One in six British workers over the age of 35 are unhappy at work

Older workers are much more unhappy at work than younger colleagues, according to a study.

Happiness Works, on behalf of HR firm Robert Half, surveyed over 2,000 workers on happiness at work.

Less than one in ten younger workers admitted to feeling unhappy at work, whilst one in six over 35-year old’s said the same.

This means that just eight per cent of millennials are dissatisfied with work, less than half of the number in the over 35 bracket.

17 per cent of the 55+ workers considered themselves unhappy at work.

The Robert Half survey also found that workers tend to lack enthusiasm as their careers progress, which could impact on the company overall.

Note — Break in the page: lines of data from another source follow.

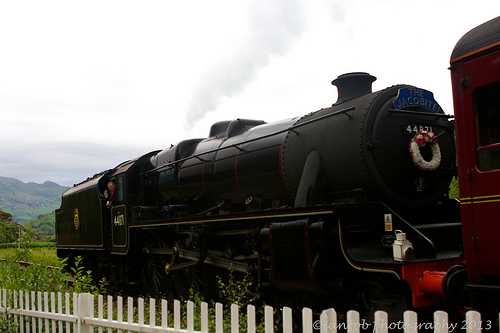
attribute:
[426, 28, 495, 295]
train car — red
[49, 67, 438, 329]
wagon — long, boiler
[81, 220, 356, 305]
line — black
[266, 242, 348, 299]
wheel — train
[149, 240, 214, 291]
wheel — train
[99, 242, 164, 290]
wheel — train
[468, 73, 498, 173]
window — train carriage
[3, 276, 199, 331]
fence — picket, white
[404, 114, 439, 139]
numbers — white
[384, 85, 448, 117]
poster letterhead — blue, metal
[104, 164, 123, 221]
window — train carriage, drive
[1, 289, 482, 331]
fence — white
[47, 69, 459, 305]
wagon — chimney top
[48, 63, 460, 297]
train — black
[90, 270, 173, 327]
fence — white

Almost a third of people over 55 surveyed by Robert Half said they didn’t feel appreciated, while 16 per cent claimed to not have any friends at work.

Of the findings, Robert Half’s senior managing director Phil Sheridan, said:

“Employees that are aged over 35 have valuable experience that the whole organisation can learn and benefit from,” Phil Sheridan, senior managing director at Robert Half UK said in a statement alongside the findings.

“It’s important that their happiness is not neglected, so businesses need to take the time to invest in their staff at all levels.”

The study looked into the reasoning behind declining happiness, and found that the top reasons included having a lack of creative freedom, struggling to maintain a healthy work-life balance and pressure to do more within the company.

According to Robert Half, workers who are satisfied in their jobs are more likely to be productive and do good work. Recent research from the University of Warwick found that happy workers are 12 per cent more productive than the unhappy.

Nic Marks, head of Happiness Works, said:

“Happier people tend to care more about their work, so they put in greater effort.”

“This also means they are quicker to notice when things are not going right and take action to prevent negative outcomes.”